Work instructions: In the rows below, copy the stretch from the line containing "scientific name: Monteithiella" through the line containing "scientific name: Ardea herodias", both included, without changing anything.
====== Entries provided
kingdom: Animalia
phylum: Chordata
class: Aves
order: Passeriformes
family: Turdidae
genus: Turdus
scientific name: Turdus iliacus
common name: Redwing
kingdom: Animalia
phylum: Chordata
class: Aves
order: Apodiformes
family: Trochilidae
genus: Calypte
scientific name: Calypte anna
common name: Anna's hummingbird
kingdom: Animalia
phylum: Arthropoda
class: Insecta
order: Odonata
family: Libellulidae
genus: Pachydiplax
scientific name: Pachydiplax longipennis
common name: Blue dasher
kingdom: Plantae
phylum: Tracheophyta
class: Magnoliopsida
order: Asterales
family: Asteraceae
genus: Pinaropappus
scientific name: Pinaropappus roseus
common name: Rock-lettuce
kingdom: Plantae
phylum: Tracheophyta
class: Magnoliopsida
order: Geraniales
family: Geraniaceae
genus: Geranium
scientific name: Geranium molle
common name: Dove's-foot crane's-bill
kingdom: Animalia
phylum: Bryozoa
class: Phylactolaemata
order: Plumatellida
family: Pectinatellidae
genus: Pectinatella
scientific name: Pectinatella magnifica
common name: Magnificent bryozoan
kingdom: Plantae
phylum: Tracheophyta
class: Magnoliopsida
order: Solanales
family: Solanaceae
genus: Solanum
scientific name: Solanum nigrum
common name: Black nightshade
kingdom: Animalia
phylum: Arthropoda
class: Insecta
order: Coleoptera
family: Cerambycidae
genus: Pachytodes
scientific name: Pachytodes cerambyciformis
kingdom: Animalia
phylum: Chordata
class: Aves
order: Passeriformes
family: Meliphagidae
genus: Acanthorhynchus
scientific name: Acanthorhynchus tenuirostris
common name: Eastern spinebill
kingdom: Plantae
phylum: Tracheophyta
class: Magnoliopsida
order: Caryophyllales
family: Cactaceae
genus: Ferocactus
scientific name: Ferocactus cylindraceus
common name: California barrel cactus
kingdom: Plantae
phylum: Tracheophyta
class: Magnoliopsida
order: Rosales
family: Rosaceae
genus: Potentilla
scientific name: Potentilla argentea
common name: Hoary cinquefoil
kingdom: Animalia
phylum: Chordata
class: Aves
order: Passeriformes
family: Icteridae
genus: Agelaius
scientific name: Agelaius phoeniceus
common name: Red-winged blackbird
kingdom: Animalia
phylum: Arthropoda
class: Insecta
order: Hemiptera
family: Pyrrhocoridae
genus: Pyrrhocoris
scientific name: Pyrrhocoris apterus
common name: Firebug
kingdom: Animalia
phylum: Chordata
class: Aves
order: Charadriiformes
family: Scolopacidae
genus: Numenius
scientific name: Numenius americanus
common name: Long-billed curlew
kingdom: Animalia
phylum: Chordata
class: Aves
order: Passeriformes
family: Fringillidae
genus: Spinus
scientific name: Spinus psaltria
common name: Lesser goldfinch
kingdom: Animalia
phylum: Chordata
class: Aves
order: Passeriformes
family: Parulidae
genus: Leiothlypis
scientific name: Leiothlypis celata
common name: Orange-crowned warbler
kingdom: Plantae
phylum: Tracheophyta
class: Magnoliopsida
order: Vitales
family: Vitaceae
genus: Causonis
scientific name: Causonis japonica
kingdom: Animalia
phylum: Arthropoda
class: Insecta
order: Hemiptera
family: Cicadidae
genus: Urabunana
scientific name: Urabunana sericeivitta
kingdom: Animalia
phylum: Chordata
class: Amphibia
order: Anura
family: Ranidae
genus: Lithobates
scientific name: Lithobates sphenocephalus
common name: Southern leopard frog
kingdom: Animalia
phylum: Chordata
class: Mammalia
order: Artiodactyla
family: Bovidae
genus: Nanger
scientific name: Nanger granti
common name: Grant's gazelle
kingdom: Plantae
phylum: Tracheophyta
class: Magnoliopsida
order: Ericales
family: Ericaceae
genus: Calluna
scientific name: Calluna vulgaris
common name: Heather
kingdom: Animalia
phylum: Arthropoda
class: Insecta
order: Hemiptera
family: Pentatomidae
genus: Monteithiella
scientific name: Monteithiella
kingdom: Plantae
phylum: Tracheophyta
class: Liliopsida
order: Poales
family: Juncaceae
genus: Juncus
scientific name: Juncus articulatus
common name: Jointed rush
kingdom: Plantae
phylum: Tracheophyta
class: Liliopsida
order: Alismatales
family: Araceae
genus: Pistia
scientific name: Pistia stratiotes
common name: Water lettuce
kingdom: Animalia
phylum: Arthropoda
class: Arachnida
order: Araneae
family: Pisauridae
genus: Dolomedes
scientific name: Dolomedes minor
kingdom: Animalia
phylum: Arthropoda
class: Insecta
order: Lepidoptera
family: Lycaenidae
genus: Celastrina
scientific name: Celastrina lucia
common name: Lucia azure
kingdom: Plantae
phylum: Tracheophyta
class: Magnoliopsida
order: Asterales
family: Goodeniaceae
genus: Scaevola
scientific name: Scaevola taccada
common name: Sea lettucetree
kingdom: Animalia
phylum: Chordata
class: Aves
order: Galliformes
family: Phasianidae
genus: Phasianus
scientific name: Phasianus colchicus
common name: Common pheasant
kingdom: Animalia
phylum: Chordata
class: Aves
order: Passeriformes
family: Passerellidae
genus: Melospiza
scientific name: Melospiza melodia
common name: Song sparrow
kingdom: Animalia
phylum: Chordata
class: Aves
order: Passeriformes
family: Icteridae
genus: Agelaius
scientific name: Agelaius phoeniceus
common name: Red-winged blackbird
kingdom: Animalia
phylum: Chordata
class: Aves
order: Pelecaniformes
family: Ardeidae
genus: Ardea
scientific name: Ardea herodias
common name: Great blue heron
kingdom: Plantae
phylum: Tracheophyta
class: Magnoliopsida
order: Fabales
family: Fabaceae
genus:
============
Solution for this problem:
scientific name: Monteithiella
kingdom: Plantae
phylum: Tracheophyta
class: Liliopsida
order: Poales
family: Juncaceae
genus: Juncus
scientific name: Juncus articulatus
common name: Jointed rush
kingdom: Plantae
phylum: Tracheophyta
class: Liliopsida
order: Alismatales
family: Araceae
genus: Pistia
scientific name: Pistia stratiotes
common name: Water lettuce
kingdom: Animalia
phylum: Arthropoda
class: Arachnida
order: Araneae
family: Pisauridae
genus: Dolomedes
scientific name: Dolomedes minor
kingdom: Animalia
phylum: Arthropoda
class: Insecta
order: Lepidoptera
family: Lycaenidae
genus: Celastrina
scientific name: Celastrina lucia
common name: Lucia azure
kingdom: Plantae
phylum: Tracheophyta
class: Magnoliopsida
order: Asterales
family: Goodeniaceae
genus: Scaevola
scientific name: Scaevola taccada
common name: Sea lettucetree
kingdom: Animalia
phylum: Chordata
class: Aves
order: Galliformes
family: Phasianidae
genus: Phasianus
scientific name: Phasianus colchicus
common name: Common pheasant
kingdom: Animalia
phylum: Chordata
class: Aves
order: Passeriformes
family: Passerellidae
genus: Melospiza
scientific name: Melospiza melodia
common name: Song sparrow
kingdom: Animalia
phylum: Chordata
class: Aves
order: Passeriformes
family: Icteridae
genus: Agelaius
scientific name: Agelaius phoeniceus
common name: Red-winged blackbird
kingdom: Animalia
phylum: Chordata
class: Aves
order: Pelecaniformes
family: Ardeidae
genus: Ardea
scientific name: Ardea herodias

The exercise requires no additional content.